• What the exercise asks:
After reading the lines below, count those that contain "四捨五入" and give the count alone.

Plain-text document sources:
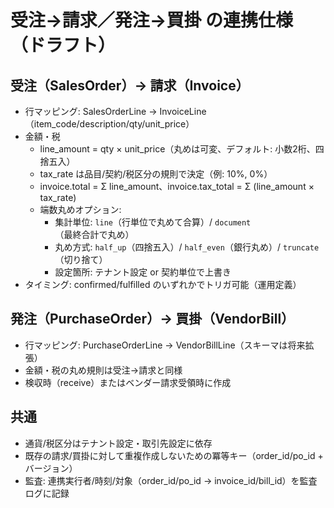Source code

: # 受注→請求／発注→買掛 の連携仕様（ドラフト）

## 受注（SalesOrder）→ 請求（Invoice）
- 行マッピング: SalesOrderLine → InvoiceLine（item_code/description/qty/unit_price）
- 金額・税
  - line_amount = qty × unit_price（丸めは可変、デフォルト: 小数2桁、四捨五入）
  - tax_rate は品目/契約/税区分の規則で決定（例: 10%, 0%）
  - invoice.total = Σ line_amount、invoice.tax_total = Σ (line_amount × tax_rate)
  - 端数丸めオプション:
    - 集計単位: `line`（行単位で丸めて合算）/ `document`（最終合計で丸め）
    - 丸め方式: `half_up`（四捨五入）/ `half_even`（銀行丸め）/ `truncate`（切り捨て）
    - 設定箇所: テナント設定 or 契約単位で上書き
- タイミング: confirmed/fulfilled のいずれかでトリガ可能（運用定義）

## 発注（PurchaseOrder）→ 買掛（VendorBill）
- 行マッピング: PurchaseOrderLine → VendorBillLine（スキーマは将来拡張）
- 金額・税の丸め規則は受注→請求と同様
- 検収時（receive）またはベンダー請求受領時に作成

## 共通
- 通貨/税区分はテナント設定・取引先設定に依存
- 既存の請求/買掛に対して重複作成しないための冪等キー（order_id/po_id + バージョン）
- 監査: 連携実行者/時刻/対象（order_id/po_id → invoice_id/bill_id）を監査ログに記録
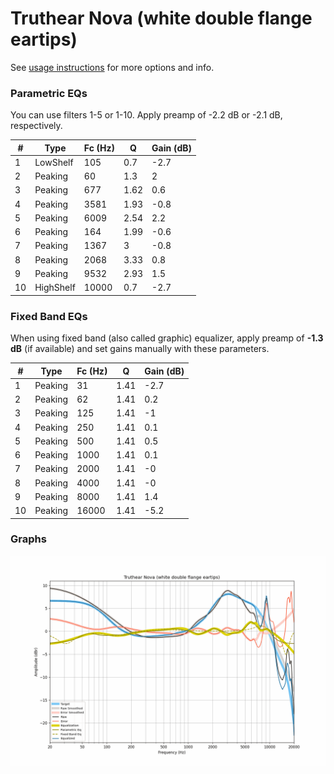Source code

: # Truthear Nova (white double flange eartips)
See [usage instructions](https://github.com/jaakkopasanen/AutoEq#usage) for more options and info.

### Parametric EQs
You can use filters 1-5 or 1-10. Apply preamp of -2.2 dB or -2.1 dB, respectively.

|   # | Type      |   Fc (Hz) |    Q |   Gain (dB) |
|-----|-----------|-----------|------|-------------|
|   1 | LowShelf  |       105 | 0.7  |        -2.7 |
|   2 | Peaking   |        60 | 1.3  |         2   |
|   3 | Peaking   |       677 | 1.62 |         0.6 |
|   4 | Peaking   |      3581 | 1.93 |        -0.8 |
|   5 | Peaking   |      6009 | 2.54 |         2.2 |
|   6 | Peaking   |       164 | 1.99 |        -0.6 |
|   7 | Peaking   |      1367 | 3    |        -0.8 |
|   8 | Peaking   |      2068 | 3.33 |         0.8 |
|   9 | Peaking   |      9532 | 2.93 |         1.5 |
|  10 | HighShelf |     10000 | 0.7  |        -2.7 |

### Fixed Band EQs
When using fixed band (also called graphic) equalizer, apply preamp of **-1.3 dB** (if available) and set gains manually with these parameters.

|   # | Type    |   Fc (Hz) |    Q |   Gain (dB) |
|-----|---------|-----------|------|-------------|
|   1 | Peaking |        31 | 1.41 |        -2.7 |
|   2 | Peaking |        62 | 1.41 |         0.2 |
|   3 | Peaking |       125 | 1.41 |        -1   |
|   4 | Peaking |       250 | 1.41 |         0.1 |
|   5 | Peaking |       500 | 1.41 |         0.5 |
|   6 | Peaking |      1000 | 1.41 |         0.1 |
|   7 | Peaking |      2000 | 1.41 |        -0   |
|   8 | Peaking |      4000 | 1.41 |        -0   |
|   9 | Peaking |      8000 | 1.41 |         1.4 |
|  10 | Peaking |     16000 | 1.41 |        -5.2 |

### Graphs
![](./Truthear%20Nova%20(white%20double%20flange%20eartips).png)
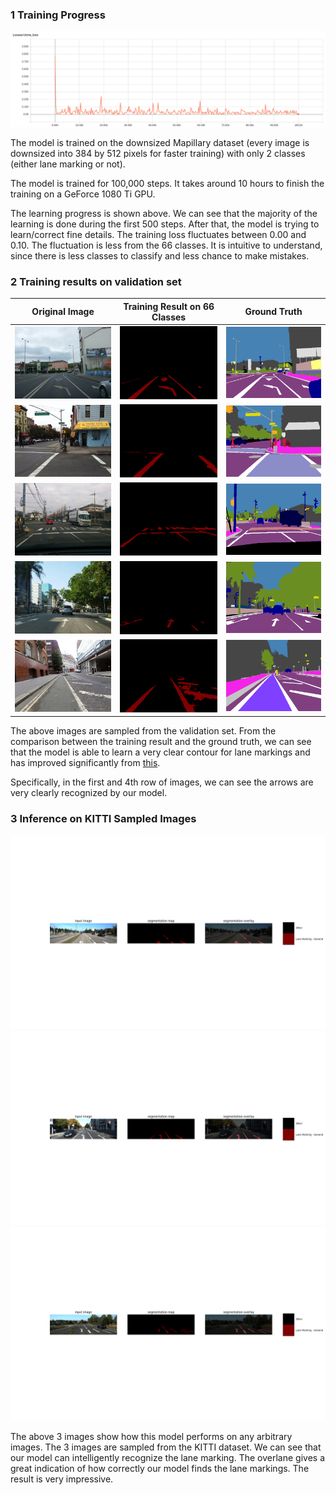 ### 1 Training Progress

![](img/loss_downsize_2classes.png)

The model is trained on the downsized Mapillary dataset (every image is downsized into 384 by 512 pixels for faster training) 
with only 2 classes (either lane marking or not). 

The model is trained for 100,000 steps. It takes around 10 hours to finish the training on a GeForce 1080 Ti GPU.

The learning progress is shown above. We can see that the majority of the learning is done during the first 500 steps. 
After that, the model is trying to learn/correct fine details. The training loss fluctuates between 0.00 and 0.10. The 
fluctuation is less from the 66 classes. It is intuitive to understand, since there is less classes to classify and less 
chance to make mistakes.

### 2 Training results on validation set
Original Image             |  Training Result on 66 Classes | Ground Truth
:-------------------------:|:--------------:|:----------------:
![](img/000000_image.png)  |  ![](img/train_on_downsize_2classes/000000_prediction.png) | ![](img/Ar4n_0npVlDM9b5w3ymV-Q.png) 
![](img/001956_image.png)  |  ![](img/train_on_downsize_2classes/001956_prediction.png) | ![](img/w-XEZhFtU0qMVSM0yZcpmg.png) 
![](img/001963_image.png)  |  ![](img/train_on_downsize_2classes/001963_prediction.png) | ![](img/V39DAks5M0-w3FM08m1fyw.png) 
![](img/001978_image.png)  |  ![](img/train_on_downsize_2classes/001978_prediction.png) | ![](img/TjAVp3hnSQUKhcWji_bWTw.png) 
![](img/001991_image.png)  |  ![](img/train_on_downsize_2classes/001991_prediction.png) | ![](img/wRWPuTrp-_Ve55VYvuRSew.png) 

The above images are sampled from the validation set. From the comparison between the training result and the ground truth, 
we can see that the model is able to learn a very clear contour for lane markings and has improved significantly from [this](https://github.com/Transportation-Inspection/semantic_segmentation).

Specifically, in the first and 4th row of images, we can see the arrows are very clearly recognized by our model. 

### 3 Inference on KITTI Sampled Images
![](img/train_on_downsize_2classes/000022_10_inf.png)
![](img/train_on_downsize_2classes/000117_10_inf.png)
![](img/train_on_downsize_2classes/000071_10_inf.png)

The above 3 images show how this model performs on any arbitrary images. The 3 images are sampled
from the KITTI dataset. We can see that our model can intelligently recognize the lane marking. The overlane gives a 
great indication of how correctly our model finds the lane markings. The result is very impressive.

• Written answer:
2